Begin at the line containing "hfov_deg: 32.7" in the entries below and end at the line containing "focal_mm: 10.4"; transcribe that range exactly and nothing outside it.

Segment Start: The records

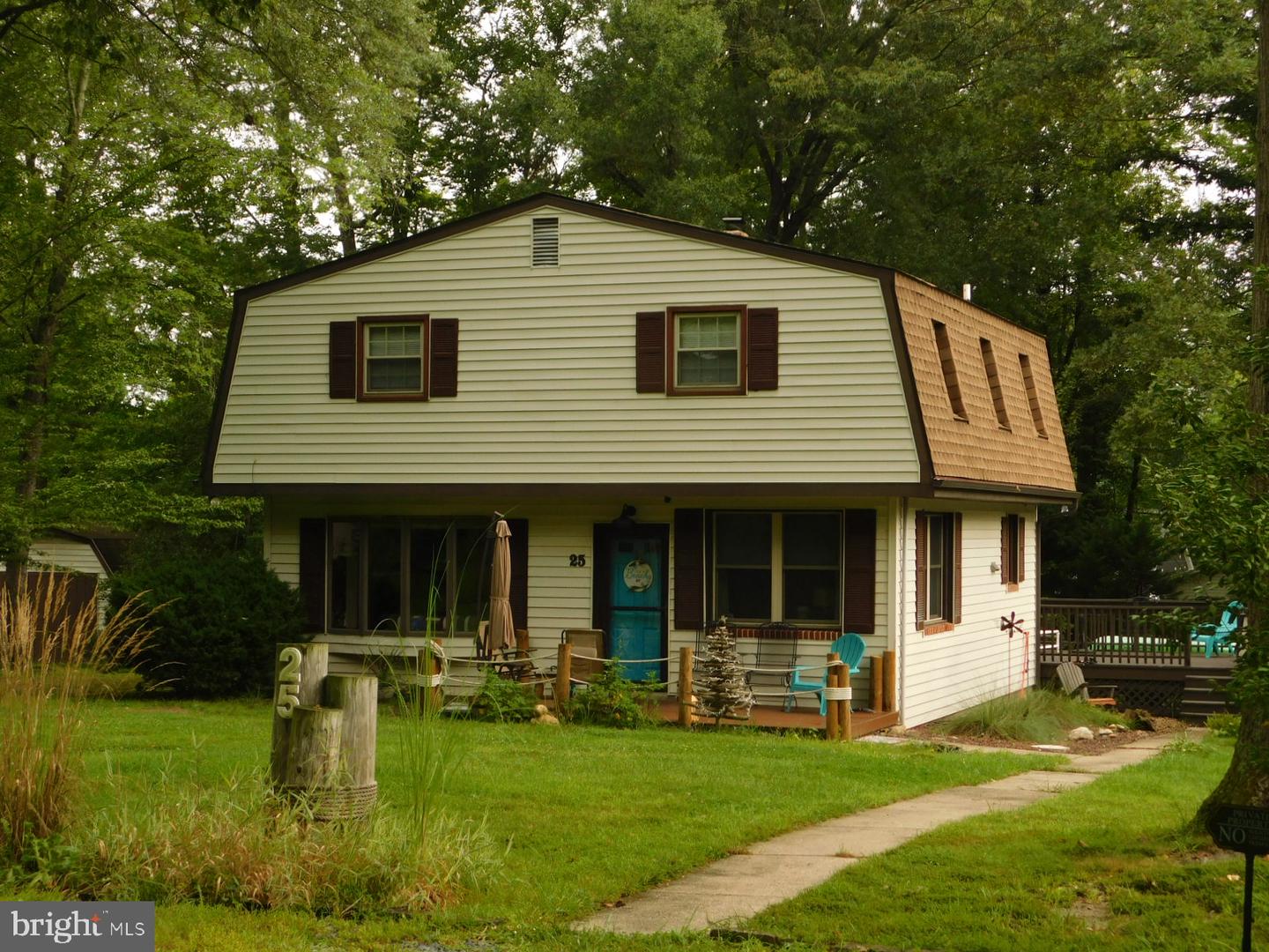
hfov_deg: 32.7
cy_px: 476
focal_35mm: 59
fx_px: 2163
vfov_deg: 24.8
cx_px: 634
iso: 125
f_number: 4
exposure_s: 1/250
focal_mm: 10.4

Segment End: The records
Segment Start: The records

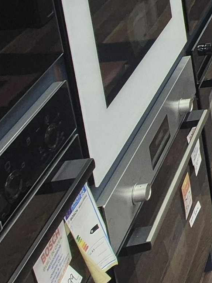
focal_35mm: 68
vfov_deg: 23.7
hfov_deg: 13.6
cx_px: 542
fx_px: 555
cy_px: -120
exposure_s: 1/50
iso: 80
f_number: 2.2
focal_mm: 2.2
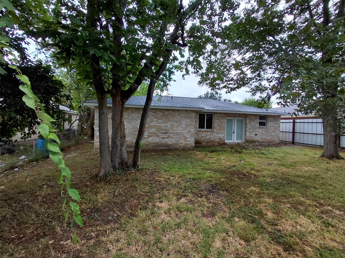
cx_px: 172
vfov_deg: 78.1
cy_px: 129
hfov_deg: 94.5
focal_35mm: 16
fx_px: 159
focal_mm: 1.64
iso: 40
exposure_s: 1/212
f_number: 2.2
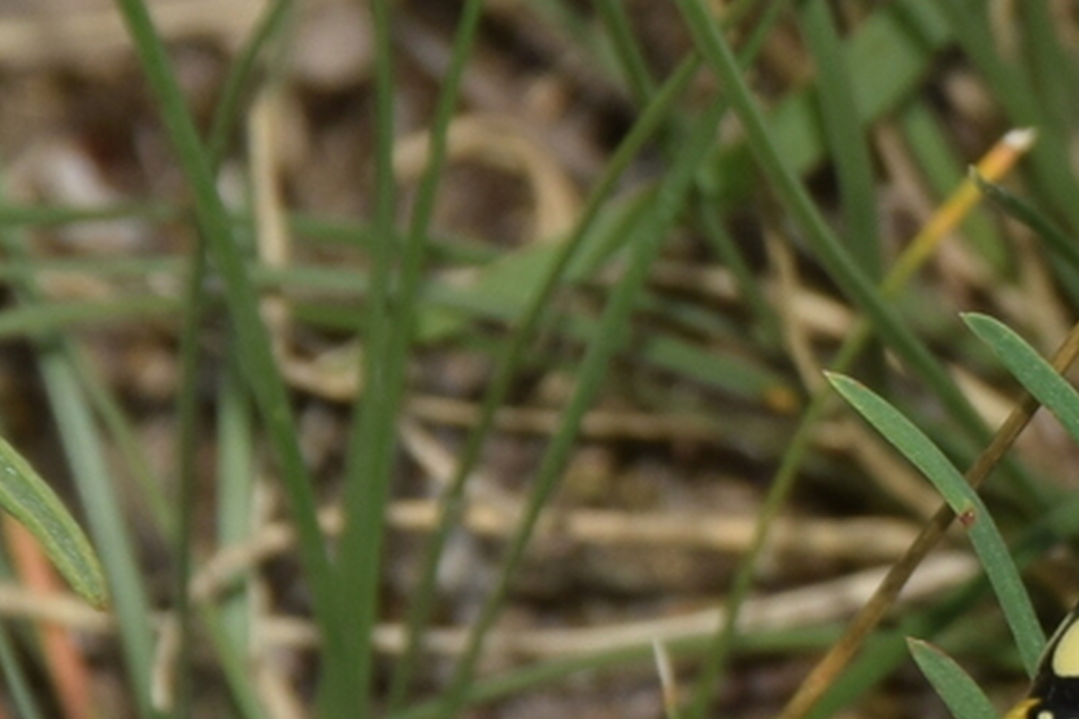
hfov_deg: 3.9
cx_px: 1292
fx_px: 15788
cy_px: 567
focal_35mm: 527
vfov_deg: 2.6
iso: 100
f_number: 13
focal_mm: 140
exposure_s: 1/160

Segment End: The records

Exercise solution:
hfov_deg: 32.7
cy_px: 476
focal_35mm: 59
fx_px: 2163
vfov_deg: 24.8
cx_px: 634
iso: 125
f_number: 4
exposure_s: 1/250
focal_mm: 10.4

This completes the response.